Mogens Ellegaard (4 March 1935 – 28 March 1995) was an accordion player from Denmark. He is regarded as the "father of the classical accordion."

Early life 

Ellegaard was the son of a cabinet maker and began studying the instrument at the age of eight.

Free-bass accordion 

In 1952 Ellegaard competed at the Confédération internationale des accordéonistes Coupe Mondiale (World Cup) in the Netherlands. At this time he heard a free-bass accordion and decided he must get such an instrument. In the meantime, he studied literature at Schneekloth's College in Copenhagen and graduated with honors. After military service he was given an American Embassy Literary Award for study in the United States and supported himself in part by playing this accordion in restaurants and at popular concerts.

Ellegaard returned to Denmark in 1958 and the Danish pianist/composer Vilfred Kjaer (1906-1969) wrote a concerto for him, which led to the creation of a very popular concerto for accordion by the composer Ole Schmidt.

Ellegaard continued,

Symphonic Fantasy and Allegro was premiered by the Danish Radio Symphony with the composer conducting. Ole Schmidt made the following comment about the work, "I hated accordion until I met Mogens Ellegaard. He made me decide to write an accordion concerto for him."
Some of the works Mogens Ellegaard commissioned and premiered are:

 Hans Abrahamsen
 Canzone (1977-8) for accordion solo
 Niels Viggo Bentzon 
 Concert voor accordeon (1962/63)
 In the Zoo op. 164 (1964) 
 Sinfonia concertante (1965) for two accordions, string orchestra and percussion
 Antonio Bibalo 
 Sonata, quasi una fantasia (1977)
 Vagn Holmboe 
 Sonata, op. 143A (1979)
 Vilfred Kjær
 Jubilesse infameuse, concerto (1957) 
 Leif Kayser
 Arabesques(1975)
 Suite Sacra (1984)
 Confetti (1992) 
Torbjörn Lundquist
 Partita piccola (1963)
 Metamorphoses (1965)
 Nine two-part inventions (1966)
 Plasticity - Plastiska varianter - Plastische Varianten... (1967)
 Sonatina piccola (1967/1983)
 Ballad, for 2 accordion (1968)
 Botany play (1968)
 Microscope, 21 pieces (1971)
 Copenhagen music, for accordion solo and accordion quintet (1972)
 Lappri (1972)
 Assoziationen (1981)

- _Stored records_:
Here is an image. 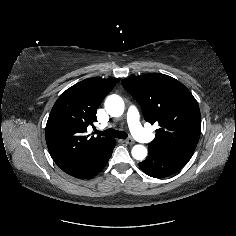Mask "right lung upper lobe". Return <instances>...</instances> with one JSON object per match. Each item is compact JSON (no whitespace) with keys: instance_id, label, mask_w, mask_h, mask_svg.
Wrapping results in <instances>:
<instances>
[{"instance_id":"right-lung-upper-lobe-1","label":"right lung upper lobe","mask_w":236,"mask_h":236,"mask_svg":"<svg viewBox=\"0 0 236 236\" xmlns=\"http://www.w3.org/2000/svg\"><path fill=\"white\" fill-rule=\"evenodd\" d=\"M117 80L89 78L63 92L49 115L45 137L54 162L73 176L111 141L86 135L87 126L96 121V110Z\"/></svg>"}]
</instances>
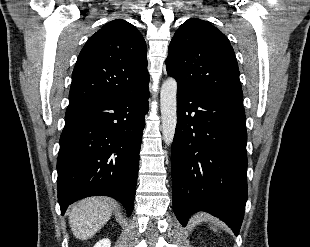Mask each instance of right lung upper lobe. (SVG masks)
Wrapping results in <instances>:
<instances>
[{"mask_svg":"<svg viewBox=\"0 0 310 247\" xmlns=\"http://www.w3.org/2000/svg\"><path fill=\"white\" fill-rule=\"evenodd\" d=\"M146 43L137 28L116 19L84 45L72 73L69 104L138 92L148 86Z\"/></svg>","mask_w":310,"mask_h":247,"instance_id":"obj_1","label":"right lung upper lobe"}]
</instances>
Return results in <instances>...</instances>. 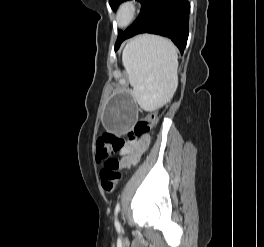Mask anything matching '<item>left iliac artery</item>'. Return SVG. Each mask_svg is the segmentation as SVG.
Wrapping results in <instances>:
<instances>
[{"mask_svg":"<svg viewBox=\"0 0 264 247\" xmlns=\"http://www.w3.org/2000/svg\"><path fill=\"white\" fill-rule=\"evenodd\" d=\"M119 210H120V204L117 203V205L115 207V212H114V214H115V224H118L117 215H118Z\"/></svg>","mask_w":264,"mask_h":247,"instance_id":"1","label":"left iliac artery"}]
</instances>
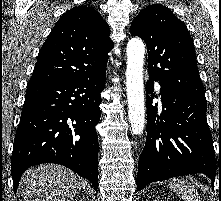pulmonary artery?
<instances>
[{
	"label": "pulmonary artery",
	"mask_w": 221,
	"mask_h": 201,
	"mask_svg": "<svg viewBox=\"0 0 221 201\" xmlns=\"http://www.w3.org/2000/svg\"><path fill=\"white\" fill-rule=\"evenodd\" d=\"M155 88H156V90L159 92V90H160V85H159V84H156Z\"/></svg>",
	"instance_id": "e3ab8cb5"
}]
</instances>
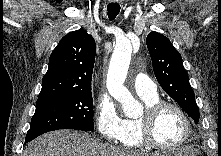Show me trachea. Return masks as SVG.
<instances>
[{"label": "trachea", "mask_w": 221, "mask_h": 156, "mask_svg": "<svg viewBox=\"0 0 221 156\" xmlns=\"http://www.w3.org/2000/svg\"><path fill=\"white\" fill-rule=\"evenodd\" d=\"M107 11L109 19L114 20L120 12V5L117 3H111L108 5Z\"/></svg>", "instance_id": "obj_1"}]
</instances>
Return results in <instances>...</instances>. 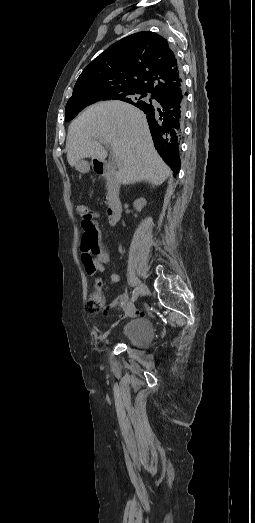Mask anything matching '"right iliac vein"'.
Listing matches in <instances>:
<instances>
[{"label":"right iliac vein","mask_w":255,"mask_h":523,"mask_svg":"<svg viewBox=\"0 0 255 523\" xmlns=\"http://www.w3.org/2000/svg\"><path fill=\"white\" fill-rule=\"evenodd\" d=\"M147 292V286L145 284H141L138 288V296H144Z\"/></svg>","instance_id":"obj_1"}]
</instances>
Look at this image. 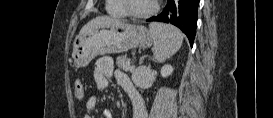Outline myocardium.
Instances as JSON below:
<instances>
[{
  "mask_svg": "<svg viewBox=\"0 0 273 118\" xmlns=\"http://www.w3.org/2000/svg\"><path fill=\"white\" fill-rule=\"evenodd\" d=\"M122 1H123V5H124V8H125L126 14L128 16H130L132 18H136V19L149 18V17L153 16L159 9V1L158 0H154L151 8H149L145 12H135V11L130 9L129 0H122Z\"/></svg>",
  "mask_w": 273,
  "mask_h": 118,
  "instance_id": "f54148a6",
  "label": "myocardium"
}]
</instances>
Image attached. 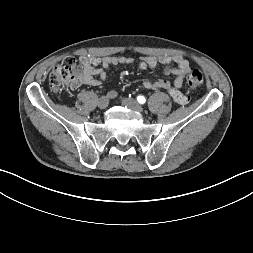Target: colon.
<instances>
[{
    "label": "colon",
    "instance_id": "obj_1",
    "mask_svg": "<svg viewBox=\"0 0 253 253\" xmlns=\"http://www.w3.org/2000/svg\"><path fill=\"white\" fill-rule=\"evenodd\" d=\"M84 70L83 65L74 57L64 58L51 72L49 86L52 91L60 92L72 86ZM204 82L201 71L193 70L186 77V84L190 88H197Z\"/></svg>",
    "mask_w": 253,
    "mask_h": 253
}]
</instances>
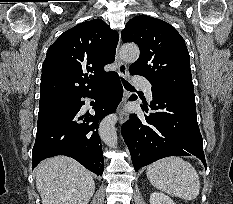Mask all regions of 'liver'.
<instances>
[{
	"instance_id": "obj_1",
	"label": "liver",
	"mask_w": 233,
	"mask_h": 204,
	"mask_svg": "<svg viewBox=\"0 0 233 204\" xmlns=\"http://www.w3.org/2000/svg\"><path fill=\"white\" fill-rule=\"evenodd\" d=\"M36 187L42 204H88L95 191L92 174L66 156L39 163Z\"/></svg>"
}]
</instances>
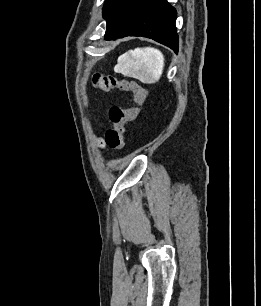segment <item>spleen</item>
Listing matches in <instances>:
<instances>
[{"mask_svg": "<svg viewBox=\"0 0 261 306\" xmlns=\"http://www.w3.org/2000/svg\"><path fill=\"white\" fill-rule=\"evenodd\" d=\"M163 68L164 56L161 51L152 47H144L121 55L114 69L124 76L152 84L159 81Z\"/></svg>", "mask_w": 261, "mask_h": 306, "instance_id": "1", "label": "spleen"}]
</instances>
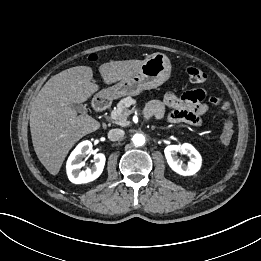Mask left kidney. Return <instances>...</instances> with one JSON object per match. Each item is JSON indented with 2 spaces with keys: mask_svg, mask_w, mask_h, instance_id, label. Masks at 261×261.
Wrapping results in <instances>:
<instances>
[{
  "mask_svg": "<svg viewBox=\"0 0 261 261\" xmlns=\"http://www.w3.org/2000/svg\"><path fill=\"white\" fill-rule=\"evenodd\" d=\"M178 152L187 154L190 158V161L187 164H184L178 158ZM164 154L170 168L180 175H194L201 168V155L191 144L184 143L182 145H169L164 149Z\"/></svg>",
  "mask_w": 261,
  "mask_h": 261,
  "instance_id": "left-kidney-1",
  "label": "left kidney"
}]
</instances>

- _Set problem 1_: Rewrite the part of the article on Mogens Ellegaard that opens with the words containing "Suite Sacra (1984)" and closes with "Botany play (1968)", putting "Partita Piccola" in place of "Partita piccola".
- _Set problem 2_: Carry on the article on Mogens Ellegaard from the point where it stops.

- _Exercise result 1_:
Suite Sacra (1984)
 Confetti (1992) 
Torbjörn Lundquist
 Partita Piccola (1963)
 Metamorphoses (1965)
 Nine two-part inventions (1966)
 Plasticity - Plastiska varianter - Plastische Varianten... (1967)
 Sonatina piccola (1967/1983)
 Ballad, for 2 accordion (1968)
 Botany play (1968)

- _Exercise result 2_:
 Arne Nordheim
 Signals, for accordion, electric guitar and percussion (1967)
 Dinosauros, for accordion and tape (1970)
 Spur, for accordion and orchestra (1975)
 Flashing (1985)
 Per Nørgård 
 Introduction and toccata(1964) (originally written for Lars Bjarne)
 Anatomic Safari for accordion solo (1967)
 Recall (1968) for accordion and orchestra
 Arcana for accordion, electric guitar and percussion (1970)
 Steen Pade 
 Udflugt med umveje (Excursions With Detours) (1984)
 Aprilis (1987) 
 Cadenza (1987)
 Karl Aage Rasmussen
 Invention (1972)
 Ole Schmidt
 Symphonic Fantasy and Allegro, op. 20 for accordion and orchestra (1958)
 Toccata 1 op. 24 (1960)
 Toccata 2 op. 28 (1964)
 Escape of the meatball over the fence (1967)

Ellegaard has performed this contemporary music in solo recitals and chamber music concerts in Moscow, New York City, Tel Aviv, Amsterdam, Rome, Paris, Dublin, Reykjavík, Zagreb and Toronto, to name a few. He has been a soloist with London's Royal Philharmonic, the Detroit Symphony, the Toronto Symphony, Sudwestfunk Symphonie Orchester, Stockholm, Oslo and Helsinki Philharmonic orchestras, BBC Scottish Symphony, and all of the Danish orchestras. He has appeared at international festivals such as Warsaw Autumn, I.S.C.M., and Bergen. He was for many years a member of the  Trio Mobile with percussionist Bent Lylloff and guitarist Ingolf Olsen, commissioning pieces from Thorbjörn Lundquist, Ib Nørholm, Arne Nordheim, Per Nørgård, Finn Mortensen and others.  As a chamber musician he was later concertizing extensively with a trio consisting of his Hungarian born pianist, and accordionist wife, Marta Bene and percussionist Gert Sørensen.

Accordion professor 

In the early-1960s Ellegaard began working with Lars Holm at the Malmö Sweden Accordion Studio where he taught free-bass accordion. He wrote "Comprehensive Method for the Chromatic Free Bass System" which was published by Hohner in New York City in 1964. In 1970 he founded the accordion department at The Royal Danish Academy of Music in Copenhagen. In 1977 he became a full professor.

In 1989 he was appointed head of the accordion faculty of the Hochschule fur Musik und Darstellende Kunst in Graz, Austria. He has conducted master class courses and seminars at Warsaw's Chopin Academy, Helsinki's Sibelius Academy, Trossingen Bundesakademie (Germany), and Conservatories in the Netherlands, Spain, etc. Today his students teach at Scandinavian music academies, as well as at the Royal Academy in London, many Conservatories in Germany, the Netherlands, and other locations.

CDs
 Contemporary Danish Accordion Music, Point, PCD 5073  (1987) met Danish Radio Symphony Orchestra o.l.v. Ole Schmidt
 Jeux à trois, G.E.M. 2001 (1994), Music for classical accordion and percussion, met Márta Bene, accordeon en Gert Sørensen, slagwerk.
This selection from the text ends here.